Work order => Give back the exact lines of the material below from the one containing "nose: (351, 200)" through the one containing "left wrist: (288, 546)", and no pictures.

******

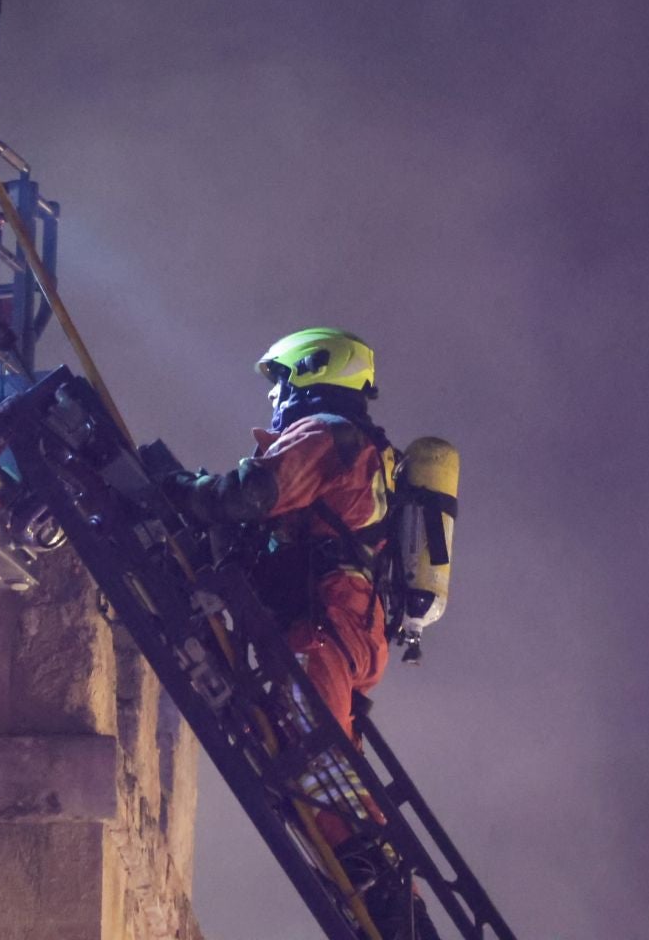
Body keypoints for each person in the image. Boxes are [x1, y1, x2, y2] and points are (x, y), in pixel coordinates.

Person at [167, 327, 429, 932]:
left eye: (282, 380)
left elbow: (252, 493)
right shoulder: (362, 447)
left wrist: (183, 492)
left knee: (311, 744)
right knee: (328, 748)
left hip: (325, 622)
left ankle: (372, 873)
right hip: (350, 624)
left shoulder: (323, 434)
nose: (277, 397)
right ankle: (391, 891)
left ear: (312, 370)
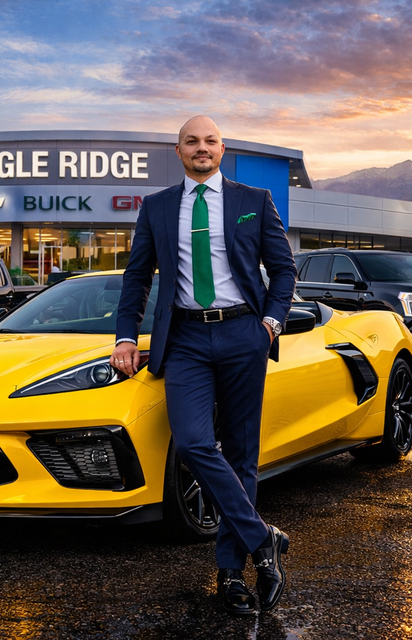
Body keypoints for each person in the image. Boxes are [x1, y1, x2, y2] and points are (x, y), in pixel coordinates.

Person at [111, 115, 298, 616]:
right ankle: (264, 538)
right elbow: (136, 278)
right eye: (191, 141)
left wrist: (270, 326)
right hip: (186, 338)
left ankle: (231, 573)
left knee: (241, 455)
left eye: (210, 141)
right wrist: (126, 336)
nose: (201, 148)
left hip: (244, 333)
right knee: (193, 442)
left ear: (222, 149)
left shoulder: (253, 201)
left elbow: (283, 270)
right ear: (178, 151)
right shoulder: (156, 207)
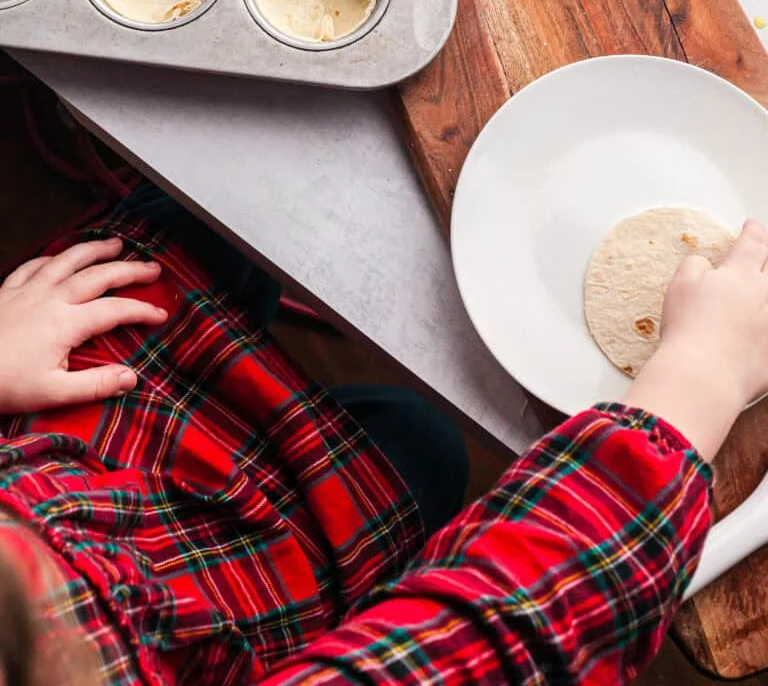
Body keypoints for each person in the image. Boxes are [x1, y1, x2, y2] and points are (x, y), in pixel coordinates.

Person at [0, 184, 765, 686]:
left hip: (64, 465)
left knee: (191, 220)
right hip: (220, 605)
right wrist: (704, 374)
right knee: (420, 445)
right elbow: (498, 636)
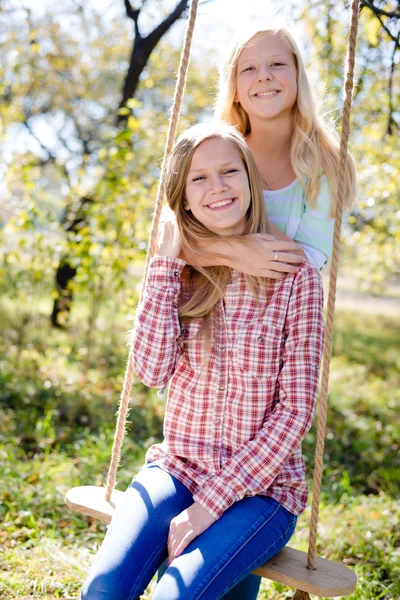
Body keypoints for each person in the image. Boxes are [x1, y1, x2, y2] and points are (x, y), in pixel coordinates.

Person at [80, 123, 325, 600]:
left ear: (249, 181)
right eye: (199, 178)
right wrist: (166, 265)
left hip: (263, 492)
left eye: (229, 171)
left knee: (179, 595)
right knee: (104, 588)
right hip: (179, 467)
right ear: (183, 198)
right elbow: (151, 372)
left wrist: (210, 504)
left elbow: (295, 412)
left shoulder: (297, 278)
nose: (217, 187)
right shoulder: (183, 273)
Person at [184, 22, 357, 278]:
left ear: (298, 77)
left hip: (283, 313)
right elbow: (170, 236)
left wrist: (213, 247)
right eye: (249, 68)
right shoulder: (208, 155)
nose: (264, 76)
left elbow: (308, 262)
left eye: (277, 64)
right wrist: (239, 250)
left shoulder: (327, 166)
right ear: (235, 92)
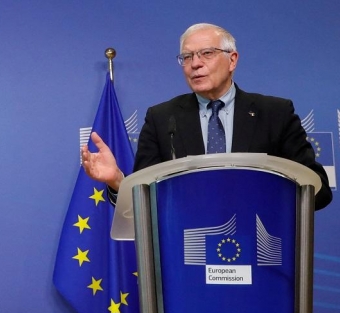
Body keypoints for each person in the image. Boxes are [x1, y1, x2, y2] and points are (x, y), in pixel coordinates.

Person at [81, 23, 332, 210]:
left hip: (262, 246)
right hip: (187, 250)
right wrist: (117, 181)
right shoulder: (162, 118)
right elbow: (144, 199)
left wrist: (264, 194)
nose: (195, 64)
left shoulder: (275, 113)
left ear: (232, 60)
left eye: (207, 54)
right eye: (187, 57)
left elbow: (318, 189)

******

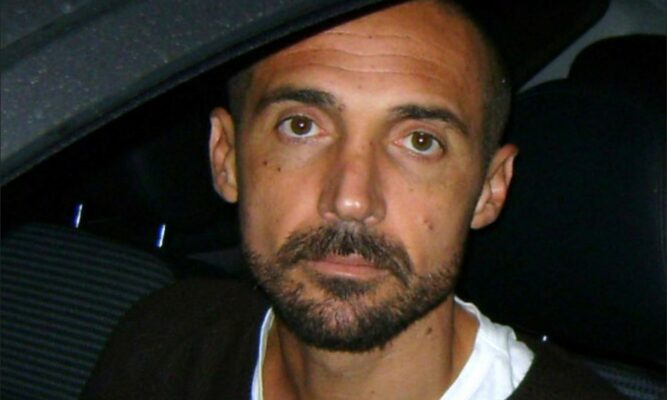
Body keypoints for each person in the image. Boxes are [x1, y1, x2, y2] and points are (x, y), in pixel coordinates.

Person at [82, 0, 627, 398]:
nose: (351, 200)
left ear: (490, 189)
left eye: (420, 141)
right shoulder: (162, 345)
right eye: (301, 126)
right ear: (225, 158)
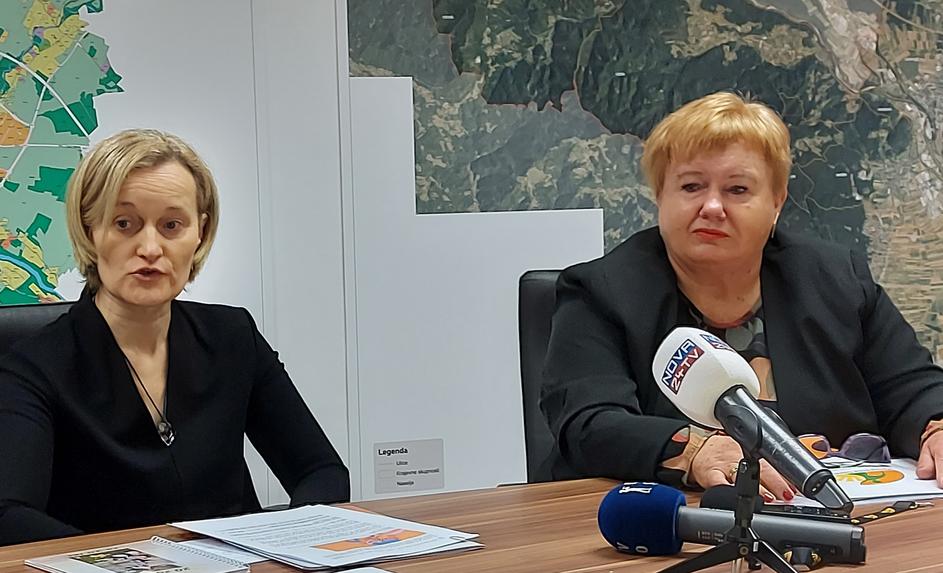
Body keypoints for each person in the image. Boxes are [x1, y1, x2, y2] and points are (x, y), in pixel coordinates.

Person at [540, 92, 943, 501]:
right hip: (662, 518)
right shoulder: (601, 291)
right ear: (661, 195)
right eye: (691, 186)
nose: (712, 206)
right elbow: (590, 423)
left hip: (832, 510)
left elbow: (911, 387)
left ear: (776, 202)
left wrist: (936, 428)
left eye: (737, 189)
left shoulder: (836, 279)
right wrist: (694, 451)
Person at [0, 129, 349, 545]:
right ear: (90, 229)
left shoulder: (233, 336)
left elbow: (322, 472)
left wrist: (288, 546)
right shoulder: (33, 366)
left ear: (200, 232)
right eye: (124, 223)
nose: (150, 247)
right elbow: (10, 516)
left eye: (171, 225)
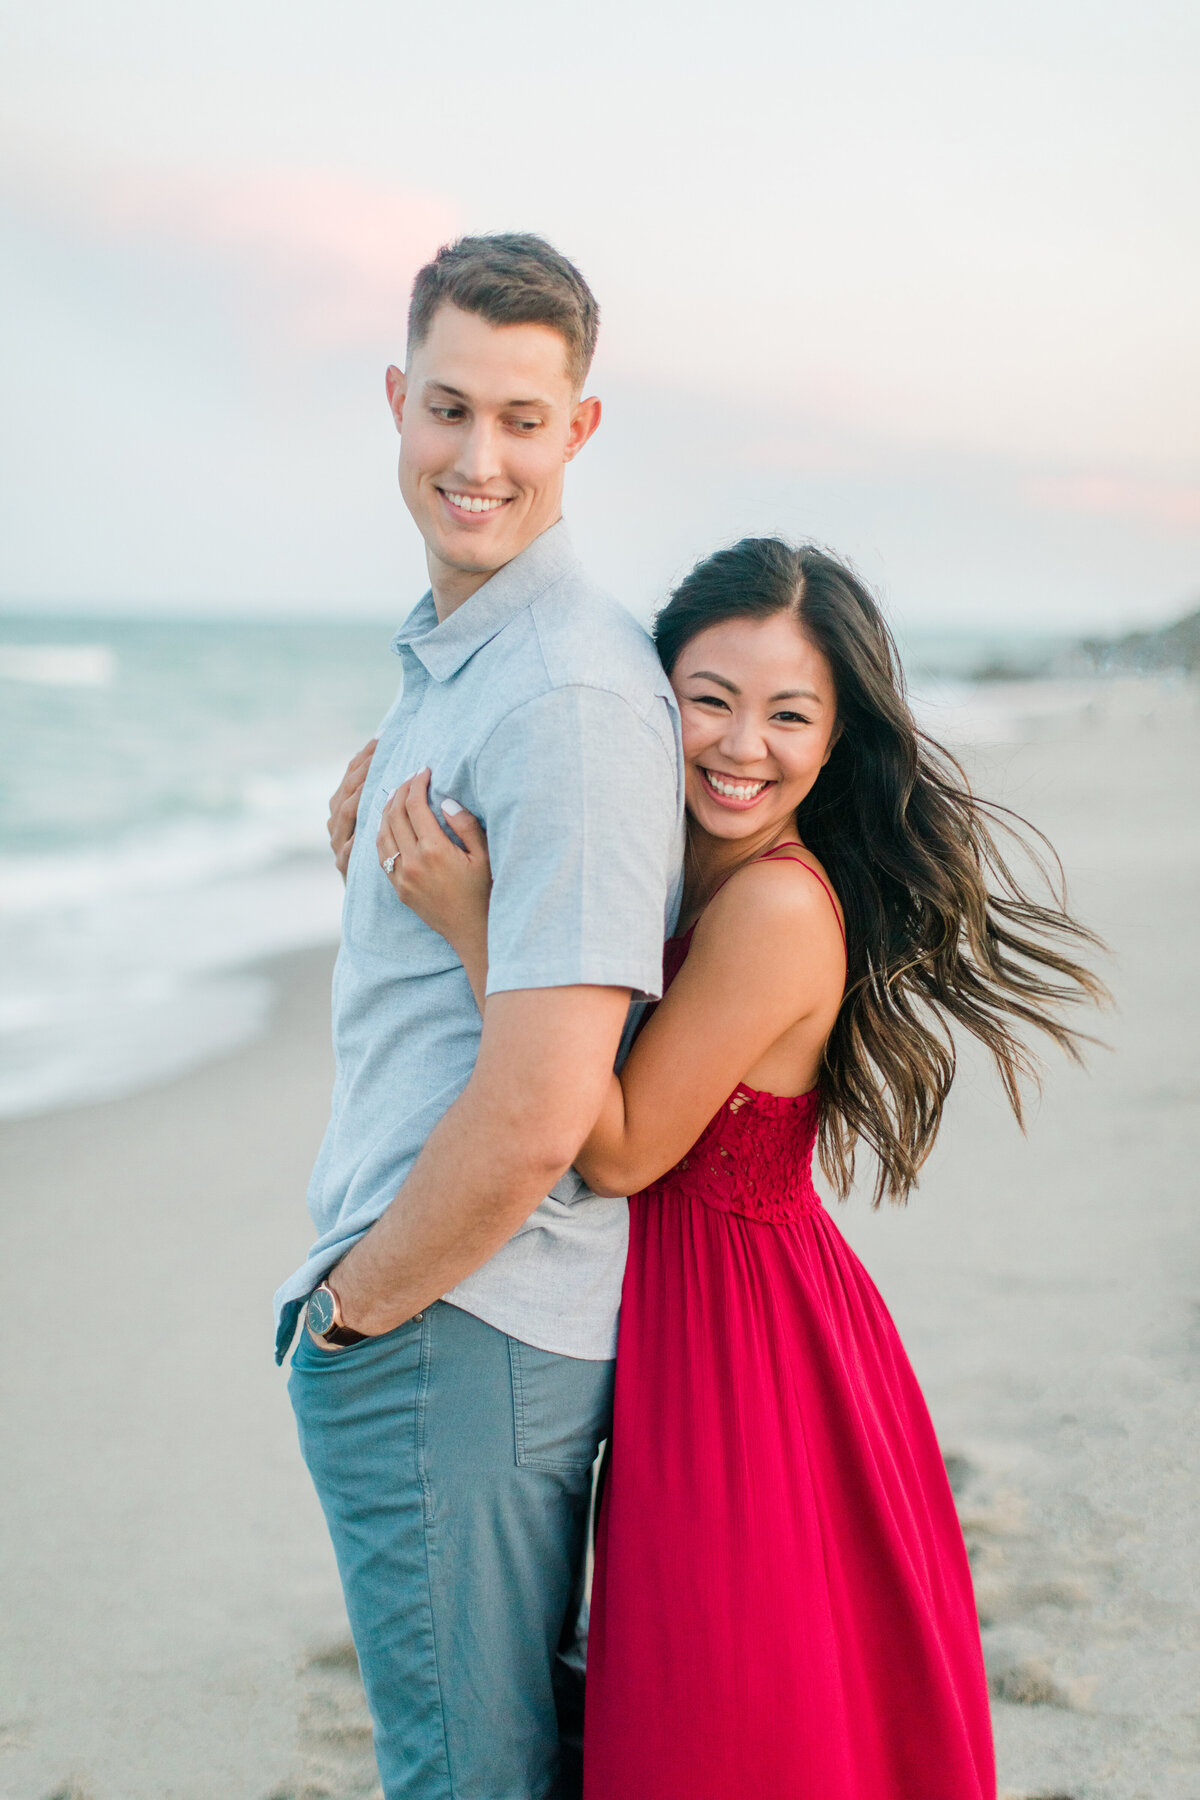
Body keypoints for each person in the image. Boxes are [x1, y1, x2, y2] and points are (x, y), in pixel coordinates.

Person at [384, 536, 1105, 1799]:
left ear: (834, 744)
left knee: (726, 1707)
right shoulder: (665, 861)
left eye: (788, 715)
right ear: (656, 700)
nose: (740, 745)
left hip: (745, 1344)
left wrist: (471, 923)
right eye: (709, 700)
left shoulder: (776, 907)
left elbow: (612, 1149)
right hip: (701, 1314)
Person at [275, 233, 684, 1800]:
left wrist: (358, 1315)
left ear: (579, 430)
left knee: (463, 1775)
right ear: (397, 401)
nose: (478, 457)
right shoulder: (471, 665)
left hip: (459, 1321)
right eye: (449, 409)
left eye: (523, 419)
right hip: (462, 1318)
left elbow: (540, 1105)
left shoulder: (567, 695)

******

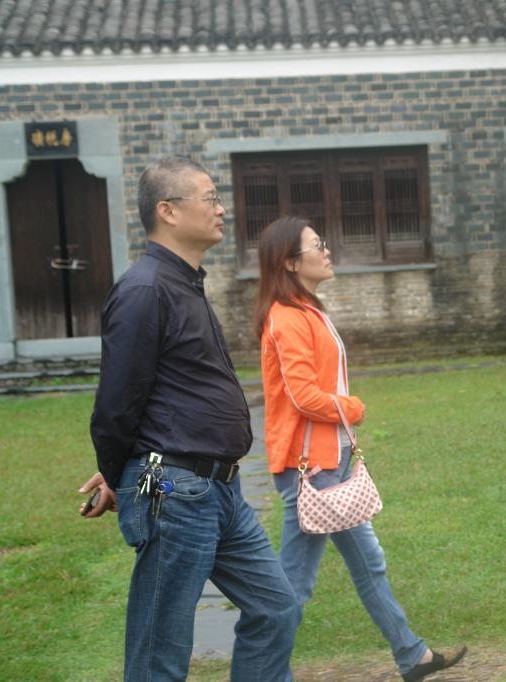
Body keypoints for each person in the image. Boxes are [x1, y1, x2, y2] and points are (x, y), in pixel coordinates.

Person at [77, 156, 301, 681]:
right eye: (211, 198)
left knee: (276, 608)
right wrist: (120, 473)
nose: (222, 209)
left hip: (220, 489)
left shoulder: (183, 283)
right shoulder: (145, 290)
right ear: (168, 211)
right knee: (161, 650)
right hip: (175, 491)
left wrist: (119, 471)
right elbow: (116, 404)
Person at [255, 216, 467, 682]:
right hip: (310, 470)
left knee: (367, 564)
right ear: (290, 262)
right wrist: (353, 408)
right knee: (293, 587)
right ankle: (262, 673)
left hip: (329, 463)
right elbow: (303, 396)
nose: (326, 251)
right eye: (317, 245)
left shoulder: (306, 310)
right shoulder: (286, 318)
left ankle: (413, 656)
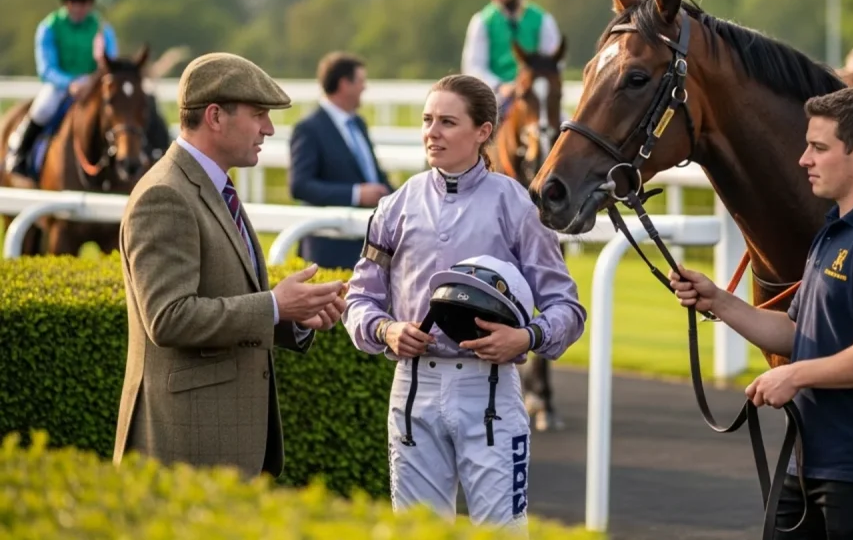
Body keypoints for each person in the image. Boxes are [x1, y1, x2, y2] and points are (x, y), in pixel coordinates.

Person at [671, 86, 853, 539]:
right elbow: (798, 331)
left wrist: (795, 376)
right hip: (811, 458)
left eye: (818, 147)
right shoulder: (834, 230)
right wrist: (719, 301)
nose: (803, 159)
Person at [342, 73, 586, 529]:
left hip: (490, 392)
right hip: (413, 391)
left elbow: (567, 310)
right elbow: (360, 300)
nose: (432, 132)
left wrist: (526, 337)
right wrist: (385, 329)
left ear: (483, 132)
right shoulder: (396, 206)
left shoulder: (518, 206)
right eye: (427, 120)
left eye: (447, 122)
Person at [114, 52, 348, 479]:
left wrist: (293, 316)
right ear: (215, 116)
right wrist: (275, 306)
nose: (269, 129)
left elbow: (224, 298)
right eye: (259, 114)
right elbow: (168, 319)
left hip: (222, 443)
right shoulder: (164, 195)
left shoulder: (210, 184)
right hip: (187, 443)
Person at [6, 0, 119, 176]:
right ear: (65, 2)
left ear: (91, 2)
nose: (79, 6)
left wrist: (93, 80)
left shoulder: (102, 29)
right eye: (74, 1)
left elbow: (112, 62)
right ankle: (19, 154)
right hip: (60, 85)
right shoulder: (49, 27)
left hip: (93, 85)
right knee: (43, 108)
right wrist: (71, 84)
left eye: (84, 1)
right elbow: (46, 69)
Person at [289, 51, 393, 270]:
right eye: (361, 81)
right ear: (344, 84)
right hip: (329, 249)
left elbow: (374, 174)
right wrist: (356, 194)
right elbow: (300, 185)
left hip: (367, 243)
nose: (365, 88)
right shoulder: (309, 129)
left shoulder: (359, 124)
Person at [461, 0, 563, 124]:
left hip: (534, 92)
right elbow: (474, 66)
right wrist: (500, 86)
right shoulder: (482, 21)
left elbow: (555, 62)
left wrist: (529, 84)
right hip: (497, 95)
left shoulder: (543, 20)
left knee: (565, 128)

******

Exercise output =>
nose: (351, 200)
left ear: (490, 189)
left eye: (420, 141)
right shoulder: (162, 345)
right eye: (301, 126)
right ear: (225, 158)
Body keypoints for each person in the image. Boxes are [x1, y1, x2, y2] and points are (x, y), in pixel coordinates.

Person at [540, 92, 943, 501]:
right hip: (662, 518)
right shoulder: (601, 291)
right ear: (661, 195)
right eye: (691, 186)
nose: (712, 206)
right elbow: (590, 423)
left hip: (832, 510)
left elbow: (911, 387)
left ear: (776, 202)
left wrist: (936, 428)
left eye: (737, 189)
left shoulder: (836, 279)
right wrist: (694, 451)
Person at [0, 129, 349, 545]:
right ear: (90, 229)
left shoulder: (233, 336)
left elbow: (322, 472)
left wrist: (288, 546)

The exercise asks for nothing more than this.